Instructions to follow:
Only the lines from the one containing "left elbow: (728, 629)" through the last line below belong in your copy; transcribe them exactly and omit any pictures.

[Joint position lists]
##############################

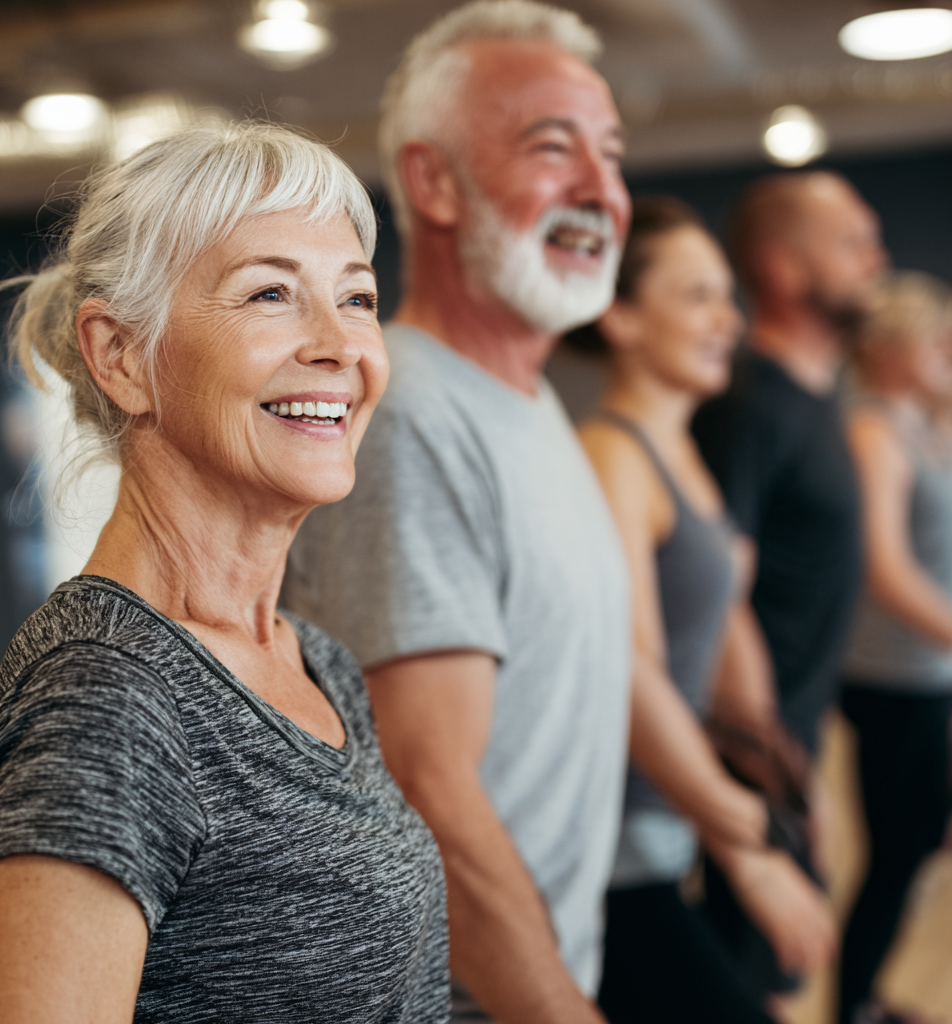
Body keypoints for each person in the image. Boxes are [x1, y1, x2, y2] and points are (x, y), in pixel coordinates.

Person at [0, 122, 450, 1024]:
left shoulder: (317, 664)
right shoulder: (109, 694)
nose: (339, 344)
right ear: (120, 357)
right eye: (270, 293)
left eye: (357, 298)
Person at [282, 3, 632, 1021]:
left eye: (610, 156)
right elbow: (427, 788)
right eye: (551, 148)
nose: (601, 192)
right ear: (432, 182)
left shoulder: (528, 403)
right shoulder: (413, 421)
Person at [571, 196, 834, 1024]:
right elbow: (632, 666)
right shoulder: (614, 453)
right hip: (617, 851)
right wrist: (747, 850)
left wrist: (780, 771)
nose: (728, 319)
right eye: (696, 296)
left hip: (671, 831)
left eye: (728, 295)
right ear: (620, 315)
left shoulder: (683, 451)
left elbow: (728, 629)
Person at [690, 170, 887, 1000]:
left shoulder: (814, 400)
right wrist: (779, 769)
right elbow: (718, 594)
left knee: (772, 977)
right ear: (781, 268)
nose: (876, 258)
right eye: (851, 241)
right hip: (744, 758)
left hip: (788, 743)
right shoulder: (751, 407)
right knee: (748, 978)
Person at [839, 271, 952, 1024]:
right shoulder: (874, 431)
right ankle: (855, 1006)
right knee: (894, 858)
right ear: (888, 348)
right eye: (932, 335)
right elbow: (886, 569)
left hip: (931, 675)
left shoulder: (921, 427)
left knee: (915, 851)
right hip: (894, 681)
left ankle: (874, 997)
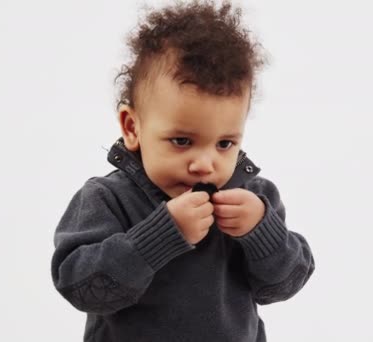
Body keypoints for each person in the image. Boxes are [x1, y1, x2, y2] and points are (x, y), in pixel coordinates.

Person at [50, 1, 315, 341]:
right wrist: (161, 235)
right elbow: (80, 287)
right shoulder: (106, 199)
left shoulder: (254, 198)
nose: (205, 165)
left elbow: (284, 284)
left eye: (224, 144)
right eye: (181, 140)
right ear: (132, 127)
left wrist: (261, 232)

##############################

Exercise response:
left elbow: (728, 629)
Person at [690, 170, 887, 1000]:
left shoulder: (814, 400)
right wrist: (779, 769)
right elbow: (718, 594)
left knee: (772, 977)
right ear: (781, 268)
nose: (876, 258)
right eye: (851, 241)
right hip: (744, 758)
left hip: (788, 743)
right shoulder: (751, 407)
right knee: (748, 978)
Person at [839, 271, 952, 1024]:
right shoulder: (874, 431)
right ankle: (855, 1006)
right knee: (894, 858)
right ear: (888, 348)
right eye: (932, 335)
right elbow: (886, 569)
left hip: (931, 675)
left shoulder: (921, 427)
left knee: (915, 851)
right hip: (894, 681)
left ankle: (874, 997)
Body keypoints for each person in the image. Boxes are [x1, y1, x2, y2] and points are (x, y), in pixel coordinates.

Person at [50, 1, 315, 341]:
right wrist: (161, 235)
right elbow: (80, 287)
right shoulder: (106, 199)
left shoulder: (254, 198)
nose: (205, 165)
left elbow: (284, 284)
left eye: (224, 144)
right eye: (181, 140)
right ear: (132, 127)
left wrist: (261, 232)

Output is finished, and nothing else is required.